Zachary Sun, PhD, co-founder and CSO of Tierra Biosciences, spoke last year at SynBioBeta about cell-free protein synthesis. He and Mike Nemzek, CEO of Tierra, speak to GEN about the potential for this technology to replace conventional bioreactor-based manufacturing.

How does cell-free protein manufacturing work?

Zach: The cell-free manufacturing process is different from cellular manufacturing as we’re reducing biology to chemistry. We make E.coli extract by growing bacterial cells and breaking them into proteins that can do transcription and translation. Next, we supply ATP and other basic ingredients to make a protein, such as nucleotides. These ingredients can be used to make protein [but need instructions]—so, we also put in DNA.

Zachary Sun, PhD, co-founder and CSO of Tierra Biosciences

These ingredients go into the freezer as “bricks” and, to manufacture protein, we take the “bricks” out of the freezer and add water.

What are the benefits over cellular manufacturing?

 Zach: You don’t need to keep cells alive, which means you need less infrastructure compared with cellular bioprocessing. Manufacturing can be more distributed and agile than using cells in large factories.

Mike: There are huge speed advantages. When you’re scaling up bioproduction, you can go much faster with cell-free systems. You can also make proteins you can’t make in cells, such as cytotoxic proteins, and classes of complicated proteins.

With these advantages, why isn’t everyone using cell-free systems?

 Zach: The disadvantage of cell-free is higher costs. Cells are good at growing and dividing, but cell-free systems can’t do that. When you look at the cost structure, we can be competitive on a time-cost basis making grams of protein but, once you move to making kilos, you’re looking at large-scale [cellular] manufacturing.

Do you see the costs reducing over time?

Mike Nemzek, CEO of Tierra Biosciences

Zach: I think the cost will come down over time as systems become more efficient. Even at Tierra, we’ve been able to bring costs down from $200,000 a gram to under $1,000 a gram.

Where do you see the future applications of cell-free biomanufacturing?

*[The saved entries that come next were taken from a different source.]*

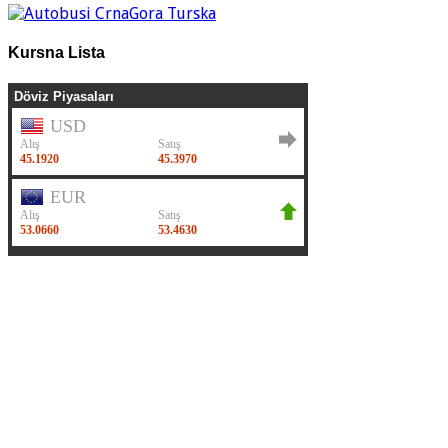
Kursna Lista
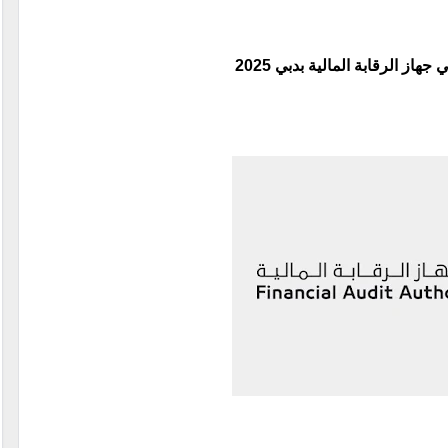
ز الرقابة المالية بدبي 2025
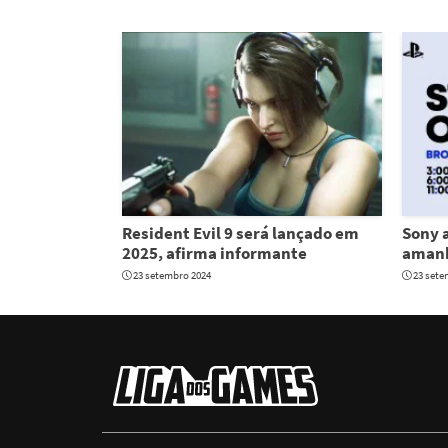
Resident Evil 9 será lançado em
Sony a
2025, afirma informante
amanh
23 setembro 2024
23 sete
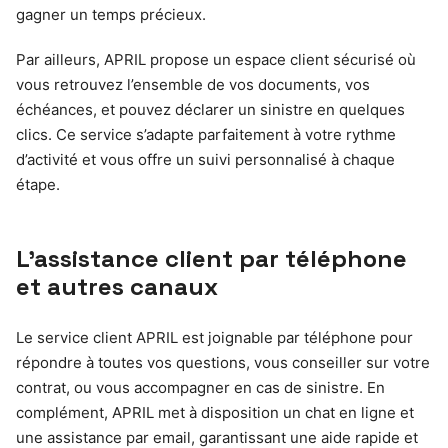
gagner un temps précieux.
Par ailleurs, APRIL propose un espace client sécurisé où
vous retrouvez l’ensemble de vos documents, vos
échéances, et pouvez déclarer un sinistre en quelques
clics. Ce service s’adapte parfaitement à votre rythme
d’activité et vous offre un suivi personnalisé à chaque
étape.
L’assistance client par téléphone
et autres canaux
Le service client APRIL est joignable par téléphone pour
répondre à toutes vos questions, vous conseiller sur votre
contrat, ou vous accompagner en cas de sinistre. En
complément, APRIL met à disposition un chat en ligne et
une assistance par email, garantissant une aide rapide et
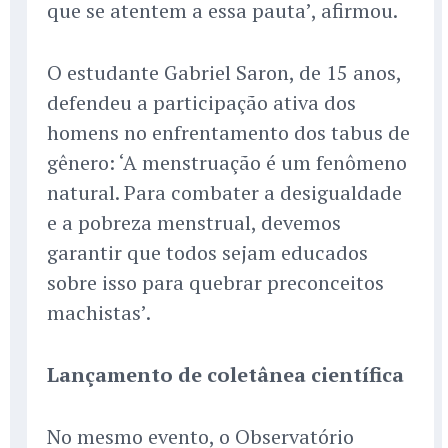
que se atentem a essa pauta’, afirmou.
O estudante Gabriel Saron, de 15 anos,
defendeu a participação ativa dos
homens no enfrentamento dos tabus de
gênero: ‘A menstruação é um fenômeno
natural. Para combater a desigualdade
e a pobreza menstrual, devemos
garantir que todos sejam educados
sobre isso para quebrar preconceitos
machistas’.
Lançamento de coletânea científica
No mesmo evento, o Observatório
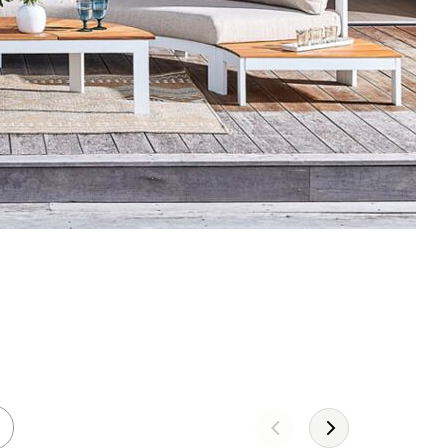
Leather!
DÉCOUVREZ LA COLLECTION 2026
JE DÉCOUVRE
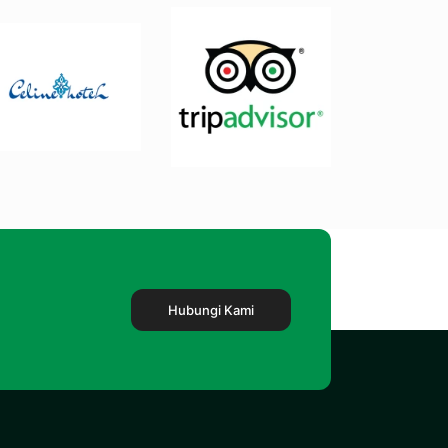
Hubungi Kami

 Zach: Much as I love cell-free manufacturing, for a typical commodity chemical, it’s probably going to remain a cellular biomanufacturing world. But cell-free manufacturing will win for many applications in the pharmaceutical space, such as complicated biologics or orphan drugs, if not on pure cost, then on reduced time to market.

Mike: There are 7,000 rare diseases and cell-free manufacturing will provide a path for those to be treated.